When Bread Bags Weren't Funny - Turukawa
http://www.bloombergview.com/articles/2015-01-29/joni-ernst-s-bread-bags-and-economic-progress

======
dalke
The view of poverty expressed in this essay says, in essence, that Louis XIV
of France - the Sun King - with all of his riches couldn't get an iPhone or
antibiotics so was poorer than most Americans today.

This is absurd, but resolving the absurdity is not simple. Orshansky's
"relatively absolute" poverty thresholds from the 1960s were the basis to how
the US currently defines poverty.
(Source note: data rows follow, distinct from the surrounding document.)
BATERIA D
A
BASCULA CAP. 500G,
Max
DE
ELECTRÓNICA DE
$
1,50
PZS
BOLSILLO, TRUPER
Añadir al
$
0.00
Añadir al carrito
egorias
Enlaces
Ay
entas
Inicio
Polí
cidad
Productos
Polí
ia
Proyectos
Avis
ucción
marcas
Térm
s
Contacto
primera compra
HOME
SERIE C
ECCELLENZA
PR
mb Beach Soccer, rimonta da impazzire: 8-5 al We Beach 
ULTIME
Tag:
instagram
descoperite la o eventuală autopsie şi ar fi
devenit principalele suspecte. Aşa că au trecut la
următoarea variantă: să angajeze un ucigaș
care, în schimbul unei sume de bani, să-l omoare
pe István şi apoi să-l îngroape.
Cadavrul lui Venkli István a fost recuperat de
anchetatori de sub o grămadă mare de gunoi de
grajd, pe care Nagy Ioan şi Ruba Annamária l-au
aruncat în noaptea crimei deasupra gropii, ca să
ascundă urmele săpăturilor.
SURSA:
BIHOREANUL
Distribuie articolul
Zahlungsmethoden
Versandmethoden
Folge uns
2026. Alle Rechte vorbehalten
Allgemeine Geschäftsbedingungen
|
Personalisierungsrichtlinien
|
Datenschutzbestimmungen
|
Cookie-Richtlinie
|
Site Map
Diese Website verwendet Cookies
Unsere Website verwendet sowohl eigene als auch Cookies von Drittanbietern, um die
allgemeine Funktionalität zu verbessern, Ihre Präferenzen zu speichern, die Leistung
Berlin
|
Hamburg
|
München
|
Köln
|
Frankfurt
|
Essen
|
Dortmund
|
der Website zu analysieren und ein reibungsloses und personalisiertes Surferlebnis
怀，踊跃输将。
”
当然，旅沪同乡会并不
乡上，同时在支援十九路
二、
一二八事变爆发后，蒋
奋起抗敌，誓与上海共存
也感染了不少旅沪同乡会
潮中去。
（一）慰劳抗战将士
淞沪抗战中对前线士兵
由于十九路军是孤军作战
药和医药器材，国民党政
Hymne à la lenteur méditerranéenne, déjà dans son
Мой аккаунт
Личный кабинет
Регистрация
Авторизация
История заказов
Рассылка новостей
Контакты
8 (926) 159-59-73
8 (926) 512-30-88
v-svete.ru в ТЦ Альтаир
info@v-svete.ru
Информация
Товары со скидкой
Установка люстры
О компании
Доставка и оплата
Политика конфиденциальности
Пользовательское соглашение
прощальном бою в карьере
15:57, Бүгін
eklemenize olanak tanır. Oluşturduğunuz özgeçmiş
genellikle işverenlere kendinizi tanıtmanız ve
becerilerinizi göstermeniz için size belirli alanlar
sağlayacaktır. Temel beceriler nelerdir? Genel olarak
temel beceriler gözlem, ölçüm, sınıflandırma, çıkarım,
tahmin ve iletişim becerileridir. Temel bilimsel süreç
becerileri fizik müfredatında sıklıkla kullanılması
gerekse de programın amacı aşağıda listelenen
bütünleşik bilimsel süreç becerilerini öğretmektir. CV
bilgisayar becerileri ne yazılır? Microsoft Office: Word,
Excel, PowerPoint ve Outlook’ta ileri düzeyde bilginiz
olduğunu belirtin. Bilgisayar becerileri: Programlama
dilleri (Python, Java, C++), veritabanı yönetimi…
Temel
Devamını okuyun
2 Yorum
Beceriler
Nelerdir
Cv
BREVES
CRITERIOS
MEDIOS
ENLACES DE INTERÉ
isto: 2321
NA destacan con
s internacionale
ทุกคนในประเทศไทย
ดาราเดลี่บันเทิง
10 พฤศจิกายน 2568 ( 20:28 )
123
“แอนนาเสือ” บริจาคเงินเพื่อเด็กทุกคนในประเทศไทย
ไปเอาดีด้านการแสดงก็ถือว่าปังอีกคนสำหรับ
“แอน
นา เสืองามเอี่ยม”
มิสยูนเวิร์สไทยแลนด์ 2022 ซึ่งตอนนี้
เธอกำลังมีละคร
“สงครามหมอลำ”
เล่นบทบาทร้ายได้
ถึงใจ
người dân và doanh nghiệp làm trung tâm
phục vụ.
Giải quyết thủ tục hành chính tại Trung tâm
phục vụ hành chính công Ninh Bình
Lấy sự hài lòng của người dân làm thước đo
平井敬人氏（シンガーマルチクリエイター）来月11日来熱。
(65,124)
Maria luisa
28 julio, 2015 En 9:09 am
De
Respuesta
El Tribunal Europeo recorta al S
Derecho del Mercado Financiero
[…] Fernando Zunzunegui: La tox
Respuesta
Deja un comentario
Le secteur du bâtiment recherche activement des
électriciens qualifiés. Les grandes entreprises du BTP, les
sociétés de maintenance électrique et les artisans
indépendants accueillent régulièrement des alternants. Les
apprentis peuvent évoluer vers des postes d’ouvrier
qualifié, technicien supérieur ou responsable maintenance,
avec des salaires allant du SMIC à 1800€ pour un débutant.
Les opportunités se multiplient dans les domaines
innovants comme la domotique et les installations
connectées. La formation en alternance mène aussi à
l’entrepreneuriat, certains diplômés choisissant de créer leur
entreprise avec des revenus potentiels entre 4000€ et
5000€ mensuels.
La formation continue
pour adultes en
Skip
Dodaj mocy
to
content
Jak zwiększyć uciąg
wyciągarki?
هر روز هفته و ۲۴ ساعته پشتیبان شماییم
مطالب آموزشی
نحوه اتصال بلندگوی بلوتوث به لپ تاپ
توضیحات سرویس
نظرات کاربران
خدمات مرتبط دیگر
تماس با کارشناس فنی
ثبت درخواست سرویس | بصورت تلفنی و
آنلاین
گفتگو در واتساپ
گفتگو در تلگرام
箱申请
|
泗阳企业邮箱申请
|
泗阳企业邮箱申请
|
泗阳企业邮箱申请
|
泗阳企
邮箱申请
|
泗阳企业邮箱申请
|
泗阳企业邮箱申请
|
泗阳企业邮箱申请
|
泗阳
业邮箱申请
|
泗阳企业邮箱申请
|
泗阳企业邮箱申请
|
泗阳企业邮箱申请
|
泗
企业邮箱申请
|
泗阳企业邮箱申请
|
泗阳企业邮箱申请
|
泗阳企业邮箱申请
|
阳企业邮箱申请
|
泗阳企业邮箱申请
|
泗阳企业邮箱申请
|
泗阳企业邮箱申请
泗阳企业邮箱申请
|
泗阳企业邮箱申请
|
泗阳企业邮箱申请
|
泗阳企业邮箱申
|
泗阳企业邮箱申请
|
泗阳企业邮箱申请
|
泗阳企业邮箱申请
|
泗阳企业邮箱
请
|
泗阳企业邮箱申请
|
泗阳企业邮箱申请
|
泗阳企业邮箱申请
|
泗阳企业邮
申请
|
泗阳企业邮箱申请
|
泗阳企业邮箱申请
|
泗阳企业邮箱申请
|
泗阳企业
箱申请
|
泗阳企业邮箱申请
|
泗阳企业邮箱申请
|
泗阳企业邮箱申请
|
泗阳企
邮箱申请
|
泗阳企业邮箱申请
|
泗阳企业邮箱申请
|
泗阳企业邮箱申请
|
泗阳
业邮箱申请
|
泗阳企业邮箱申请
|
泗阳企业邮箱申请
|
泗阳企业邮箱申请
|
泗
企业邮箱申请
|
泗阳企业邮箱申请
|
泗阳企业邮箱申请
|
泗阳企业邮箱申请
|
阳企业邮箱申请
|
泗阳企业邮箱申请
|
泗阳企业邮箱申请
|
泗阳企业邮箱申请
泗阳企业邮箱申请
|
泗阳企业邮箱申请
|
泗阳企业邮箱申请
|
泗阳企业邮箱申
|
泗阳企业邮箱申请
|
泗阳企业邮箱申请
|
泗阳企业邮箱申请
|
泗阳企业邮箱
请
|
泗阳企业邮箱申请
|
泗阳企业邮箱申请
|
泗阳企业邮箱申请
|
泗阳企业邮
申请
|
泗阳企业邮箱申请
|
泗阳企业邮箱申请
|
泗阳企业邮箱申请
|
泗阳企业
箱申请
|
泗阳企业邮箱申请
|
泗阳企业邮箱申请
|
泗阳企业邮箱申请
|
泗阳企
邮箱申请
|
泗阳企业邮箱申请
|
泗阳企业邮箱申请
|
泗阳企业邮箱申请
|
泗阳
There is such as a thing as "socially
acceptable minimum standard". If the Ingalls were to set up a sod house in the
middle of Independence, Kansas, and live in the same style, odds are good that
the building code enforcers and Child Protective Services would soon show up.

(There's also the problem of getting a good supply of prairie grass sod. For
the Ingalls it was free.)

The main increases in costs have been housing, transportation (our car
economy, and the hidden cost of free parking), and health care. You'll note
that these weren't mentioned in the essay.

The comment about $15 shoes being just 2 hours of minimum wage assumes that
those working at minimum wage aren't already fully budgeted, or have access to
more work should money be needed. At the SNAP/food stamps rate of under $5
days, that corresponds to three days of food.